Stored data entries
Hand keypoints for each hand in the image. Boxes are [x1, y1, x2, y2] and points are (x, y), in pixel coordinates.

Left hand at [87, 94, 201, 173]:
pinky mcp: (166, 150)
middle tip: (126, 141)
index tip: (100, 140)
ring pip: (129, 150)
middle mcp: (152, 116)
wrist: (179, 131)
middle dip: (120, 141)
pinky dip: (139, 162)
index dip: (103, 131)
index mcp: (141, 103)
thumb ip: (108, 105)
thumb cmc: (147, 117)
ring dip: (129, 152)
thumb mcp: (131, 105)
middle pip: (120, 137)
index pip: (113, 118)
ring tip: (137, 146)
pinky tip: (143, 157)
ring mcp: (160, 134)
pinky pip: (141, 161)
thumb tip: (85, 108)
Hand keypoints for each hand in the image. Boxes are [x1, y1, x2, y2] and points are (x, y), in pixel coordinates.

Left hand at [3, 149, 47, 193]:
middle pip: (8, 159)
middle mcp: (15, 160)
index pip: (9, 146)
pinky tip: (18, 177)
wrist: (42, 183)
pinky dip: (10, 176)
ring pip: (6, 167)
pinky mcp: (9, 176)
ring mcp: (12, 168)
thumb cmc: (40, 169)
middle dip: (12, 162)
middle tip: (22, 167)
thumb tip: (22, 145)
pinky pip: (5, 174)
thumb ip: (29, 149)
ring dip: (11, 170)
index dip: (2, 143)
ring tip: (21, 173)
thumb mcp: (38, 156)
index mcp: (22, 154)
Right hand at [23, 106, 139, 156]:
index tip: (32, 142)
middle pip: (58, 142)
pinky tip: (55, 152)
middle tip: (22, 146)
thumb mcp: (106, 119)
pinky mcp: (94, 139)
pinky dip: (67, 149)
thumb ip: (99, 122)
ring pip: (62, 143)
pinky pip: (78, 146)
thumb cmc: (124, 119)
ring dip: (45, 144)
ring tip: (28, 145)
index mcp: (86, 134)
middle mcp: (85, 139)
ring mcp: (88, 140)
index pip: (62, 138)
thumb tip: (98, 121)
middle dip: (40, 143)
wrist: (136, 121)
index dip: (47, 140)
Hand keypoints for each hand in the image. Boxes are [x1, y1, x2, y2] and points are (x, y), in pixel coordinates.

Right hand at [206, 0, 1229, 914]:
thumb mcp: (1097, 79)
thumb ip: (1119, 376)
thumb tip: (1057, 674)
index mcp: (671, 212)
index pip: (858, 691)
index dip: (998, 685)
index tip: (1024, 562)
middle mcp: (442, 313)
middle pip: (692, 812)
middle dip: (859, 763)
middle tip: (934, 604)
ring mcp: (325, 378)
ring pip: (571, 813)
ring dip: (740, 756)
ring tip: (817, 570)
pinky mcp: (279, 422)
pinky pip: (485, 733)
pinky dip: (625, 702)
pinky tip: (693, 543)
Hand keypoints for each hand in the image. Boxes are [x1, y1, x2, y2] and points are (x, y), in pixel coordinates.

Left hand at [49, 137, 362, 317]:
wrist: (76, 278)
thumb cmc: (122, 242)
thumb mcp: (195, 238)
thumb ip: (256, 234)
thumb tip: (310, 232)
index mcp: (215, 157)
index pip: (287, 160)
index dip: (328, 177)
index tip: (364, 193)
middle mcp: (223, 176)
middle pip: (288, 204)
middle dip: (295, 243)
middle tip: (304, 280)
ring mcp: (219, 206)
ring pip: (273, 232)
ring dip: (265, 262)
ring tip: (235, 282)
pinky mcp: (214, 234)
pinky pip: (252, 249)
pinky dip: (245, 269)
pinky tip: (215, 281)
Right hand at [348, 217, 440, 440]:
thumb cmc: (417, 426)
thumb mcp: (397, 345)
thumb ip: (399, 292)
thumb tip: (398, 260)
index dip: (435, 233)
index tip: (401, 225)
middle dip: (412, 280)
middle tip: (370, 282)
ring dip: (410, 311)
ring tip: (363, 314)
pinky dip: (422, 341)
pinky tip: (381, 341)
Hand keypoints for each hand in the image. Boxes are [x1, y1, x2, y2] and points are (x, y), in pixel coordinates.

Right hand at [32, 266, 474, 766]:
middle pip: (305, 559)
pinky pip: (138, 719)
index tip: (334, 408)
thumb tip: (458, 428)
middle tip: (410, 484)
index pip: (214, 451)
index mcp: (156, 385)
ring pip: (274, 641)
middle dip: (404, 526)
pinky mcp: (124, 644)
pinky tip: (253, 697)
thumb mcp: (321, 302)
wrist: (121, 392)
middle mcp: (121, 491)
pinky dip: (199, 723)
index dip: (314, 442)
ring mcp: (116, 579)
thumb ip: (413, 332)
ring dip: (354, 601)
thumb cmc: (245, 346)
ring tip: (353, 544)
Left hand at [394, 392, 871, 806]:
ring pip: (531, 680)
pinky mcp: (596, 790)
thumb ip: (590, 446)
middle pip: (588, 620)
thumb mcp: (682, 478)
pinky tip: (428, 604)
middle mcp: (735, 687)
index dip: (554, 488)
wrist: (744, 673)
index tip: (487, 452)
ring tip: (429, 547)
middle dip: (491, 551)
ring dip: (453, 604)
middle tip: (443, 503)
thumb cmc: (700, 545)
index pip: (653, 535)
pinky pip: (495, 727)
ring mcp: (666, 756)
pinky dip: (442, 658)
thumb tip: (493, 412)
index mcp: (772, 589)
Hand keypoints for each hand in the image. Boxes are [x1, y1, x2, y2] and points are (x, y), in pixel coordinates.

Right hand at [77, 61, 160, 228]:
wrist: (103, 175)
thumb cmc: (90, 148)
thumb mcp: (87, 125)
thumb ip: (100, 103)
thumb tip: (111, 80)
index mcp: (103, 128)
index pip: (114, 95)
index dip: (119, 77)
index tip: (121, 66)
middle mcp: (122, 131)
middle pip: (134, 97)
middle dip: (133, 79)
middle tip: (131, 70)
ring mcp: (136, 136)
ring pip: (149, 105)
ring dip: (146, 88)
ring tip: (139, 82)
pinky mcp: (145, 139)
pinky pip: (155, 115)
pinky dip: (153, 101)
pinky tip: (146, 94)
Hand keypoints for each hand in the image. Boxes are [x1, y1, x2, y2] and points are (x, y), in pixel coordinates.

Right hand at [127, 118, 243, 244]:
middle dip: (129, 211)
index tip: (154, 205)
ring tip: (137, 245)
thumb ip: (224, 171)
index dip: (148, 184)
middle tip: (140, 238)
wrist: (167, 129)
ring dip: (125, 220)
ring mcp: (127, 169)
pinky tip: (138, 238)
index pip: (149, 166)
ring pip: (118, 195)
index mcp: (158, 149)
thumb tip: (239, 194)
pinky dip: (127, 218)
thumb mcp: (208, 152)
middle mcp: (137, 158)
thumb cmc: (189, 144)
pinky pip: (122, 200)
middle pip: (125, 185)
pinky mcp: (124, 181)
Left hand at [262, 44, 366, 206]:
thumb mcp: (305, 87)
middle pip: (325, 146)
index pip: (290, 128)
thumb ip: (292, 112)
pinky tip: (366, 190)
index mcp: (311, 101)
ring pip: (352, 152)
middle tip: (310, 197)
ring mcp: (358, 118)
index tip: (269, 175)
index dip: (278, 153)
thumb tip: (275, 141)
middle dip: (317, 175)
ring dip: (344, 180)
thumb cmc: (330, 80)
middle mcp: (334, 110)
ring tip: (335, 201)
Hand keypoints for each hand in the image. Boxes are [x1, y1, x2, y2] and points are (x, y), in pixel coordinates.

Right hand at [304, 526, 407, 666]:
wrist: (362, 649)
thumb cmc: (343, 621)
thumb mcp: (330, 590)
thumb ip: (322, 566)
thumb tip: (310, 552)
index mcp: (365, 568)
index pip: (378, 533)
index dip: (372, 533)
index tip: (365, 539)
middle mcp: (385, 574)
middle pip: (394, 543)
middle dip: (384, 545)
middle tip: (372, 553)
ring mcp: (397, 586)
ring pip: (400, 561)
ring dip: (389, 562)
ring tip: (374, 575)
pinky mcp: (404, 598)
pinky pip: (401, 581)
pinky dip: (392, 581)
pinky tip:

• _Instructions for the task_
If a line falls between the first line of the entries and the line containing "ring pip: (129, 150)", or is one of those two, restate it word for word; leave all other lines out.

• _Solution for this exercise_
Hand keypoints for each hand in the image. Boxes are [x1, y1, x2, y2] and points are (x, y), in pixel coordinates.

Left hand at [87, 94, 201, 173]:
pinky mcp: (166, 150)
middle tip: (126, 141)
index tip: (100, 140)
ring pip: (129, 150)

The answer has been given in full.